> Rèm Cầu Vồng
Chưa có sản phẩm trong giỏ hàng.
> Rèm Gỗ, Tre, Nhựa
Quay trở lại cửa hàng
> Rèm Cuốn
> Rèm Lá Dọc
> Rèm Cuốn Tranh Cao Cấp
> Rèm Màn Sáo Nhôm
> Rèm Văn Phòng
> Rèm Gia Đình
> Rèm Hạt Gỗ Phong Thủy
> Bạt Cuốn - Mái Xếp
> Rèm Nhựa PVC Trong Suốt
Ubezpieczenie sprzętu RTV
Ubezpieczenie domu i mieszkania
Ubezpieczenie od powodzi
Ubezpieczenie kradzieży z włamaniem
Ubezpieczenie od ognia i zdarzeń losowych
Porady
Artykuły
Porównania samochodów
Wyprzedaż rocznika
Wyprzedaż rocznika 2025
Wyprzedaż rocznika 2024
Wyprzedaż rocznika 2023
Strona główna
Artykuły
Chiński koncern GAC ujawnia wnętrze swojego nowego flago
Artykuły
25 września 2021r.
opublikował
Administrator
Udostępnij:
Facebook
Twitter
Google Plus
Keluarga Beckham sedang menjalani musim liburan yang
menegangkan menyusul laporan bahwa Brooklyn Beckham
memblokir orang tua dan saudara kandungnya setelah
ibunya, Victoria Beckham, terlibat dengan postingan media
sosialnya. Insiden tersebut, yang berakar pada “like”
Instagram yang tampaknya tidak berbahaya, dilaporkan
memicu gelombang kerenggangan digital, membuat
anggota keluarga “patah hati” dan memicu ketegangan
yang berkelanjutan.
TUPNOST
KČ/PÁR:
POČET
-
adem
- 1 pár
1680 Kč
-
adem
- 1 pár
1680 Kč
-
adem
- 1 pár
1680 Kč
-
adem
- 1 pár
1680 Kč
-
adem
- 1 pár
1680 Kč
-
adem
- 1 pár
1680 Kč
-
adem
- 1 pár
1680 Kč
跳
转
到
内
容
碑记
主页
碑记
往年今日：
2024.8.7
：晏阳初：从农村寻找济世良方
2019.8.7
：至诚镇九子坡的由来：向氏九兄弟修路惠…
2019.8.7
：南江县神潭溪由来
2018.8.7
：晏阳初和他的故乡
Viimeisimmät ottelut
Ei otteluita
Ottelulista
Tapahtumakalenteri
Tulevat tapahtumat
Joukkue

**Task to carry out**
Only the lines containing the word "memicu" should be returned from the data above.

**Answer for this exercise**
memicu gelombang kerenggangan digital, membuat
anggota keluarga “patah hati” dan memicu ketegangan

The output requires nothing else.